A blast of frigid arctic air is expected to bring snow and subzero temperatures as it sweeps across Kentucky on Sunday.
The National Weather Service has issued a winter storm warning for areas of the state near the Ohio River, including much of western Kentucky and the Louisville area.
Meteorologist Christine Wielgos in Paducah said between 2 and 4 inches is expected for most of western Kentucky, with higher totals closer to the Ohio River. Meanwhile, the Louisville area is expected to get up to 5 inches of snow and central and eastern Kentucky could get up to 4 inches.
After the snowfall, temperatures are expected to plummet by Monday morning to 0 or below in much of the state.

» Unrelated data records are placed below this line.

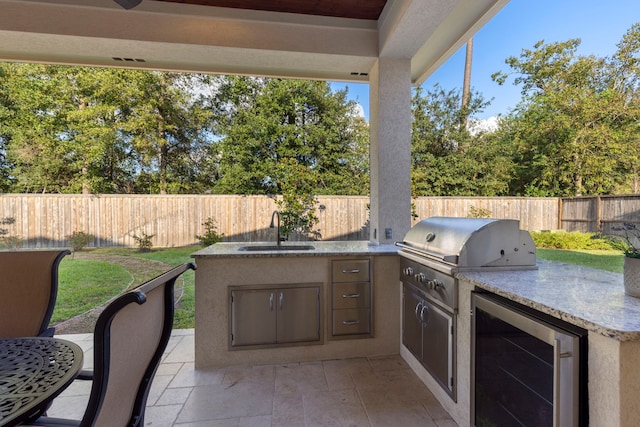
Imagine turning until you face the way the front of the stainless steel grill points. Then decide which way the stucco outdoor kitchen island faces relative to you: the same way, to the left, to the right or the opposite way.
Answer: to the left

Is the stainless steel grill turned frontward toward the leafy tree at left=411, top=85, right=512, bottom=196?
no

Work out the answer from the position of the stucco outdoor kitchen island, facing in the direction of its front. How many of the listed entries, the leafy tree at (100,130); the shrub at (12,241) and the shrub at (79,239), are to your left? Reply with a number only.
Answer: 0

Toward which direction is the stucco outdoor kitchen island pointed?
toward the camera

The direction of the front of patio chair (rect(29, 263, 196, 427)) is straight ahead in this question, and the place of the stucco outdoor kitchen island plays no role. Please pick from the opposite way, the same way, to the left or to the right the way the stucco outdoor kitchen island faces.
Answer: to the left

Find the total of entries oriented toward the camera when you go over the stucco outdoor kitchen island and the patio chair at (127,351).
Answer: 1

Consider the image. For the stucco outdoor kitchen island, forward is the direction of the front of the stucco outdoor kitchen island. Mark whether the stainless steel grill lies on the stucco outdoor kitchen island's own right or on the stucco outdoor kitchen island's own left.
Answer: on the stucco outdoor kitchen island's own left

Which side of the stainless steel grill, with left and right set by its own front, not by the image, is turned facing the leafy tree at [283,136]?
right

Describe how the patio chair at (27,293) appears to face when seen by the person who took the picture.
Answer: facing the viewer and to the left of the viewer

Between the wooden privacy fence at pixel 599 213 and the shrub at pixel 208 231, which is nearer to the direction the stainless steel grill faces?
the shrub

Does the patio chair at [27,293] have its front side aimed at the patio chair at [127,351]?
no

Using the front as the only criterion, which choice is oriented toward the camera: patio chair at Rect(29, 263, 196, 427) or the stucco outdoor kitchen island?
the stucco outdoor kitchen island

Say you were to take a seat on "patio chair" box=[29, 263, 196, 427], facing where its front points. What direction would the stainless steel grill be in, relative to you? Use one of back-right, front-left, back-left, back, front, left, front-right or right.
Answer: back-right

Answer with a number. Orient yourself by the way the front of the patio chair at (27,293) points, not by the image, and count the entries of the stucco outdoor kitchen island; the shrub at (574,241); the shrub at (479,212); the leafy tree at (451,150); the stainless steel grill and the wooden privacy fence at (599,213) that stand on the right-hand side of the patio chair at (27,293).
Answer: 0

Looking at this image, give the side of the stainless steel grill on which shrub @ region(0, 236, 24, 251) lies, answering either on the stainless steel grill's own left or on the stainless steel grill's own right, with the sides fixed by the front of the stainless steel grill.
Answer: on the stainless steel grill's own right

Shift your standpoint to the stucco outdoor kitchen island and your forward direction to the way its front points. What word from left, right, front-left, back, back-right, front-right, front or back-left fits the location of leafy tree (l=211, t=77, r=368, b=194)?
back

With the wind chill factored in, it could feel like 30 below.
Wielgos said it has been decades since such frigid temperatures hit the area.
She says that if the temperatures fall as much as predicted on Monday, “it’s definitely record-breaking.”
She said the coldest it has been in Paducah on Jan. 6 is 13 degrees while the coldest temperature recorded in the city was 1 degree in 1985.
Louisville meteorologist Ryan Sharp said such low temperatures weren’t unheard of in Louisville, but they aren’t common.
“It’s been a while since we’ve had temperatures this low,” he said. The last time subzero temperatures were recorded in the city was 2009.
Organizations including churches and the Salvation Army plan to open warming centers in some cities.
Meanwhile, state agencies have put out notices advising people on how to safely use supplemental heat and how to keep pipes from bursting.
Fire Marshal William Swope says most home-heating fires involve portable heaters and space heaters. He said the items should be kept at least 3 feet away from furniture, walls, curtains or anything that can catch fire and should be turned off while sleeping.
The Kentucky Division of Water also has issued advice to help keep water pipes from bursting. The agency says residents should wrap pipes and run a trickle of water from a cold faucet farthest from the water meter or one that has frozen before. People can also open cabinet doors to let warm air circulate around pipes.
Advisories also were issued to owners of pets and livestock to protect animals from the cold temperatures.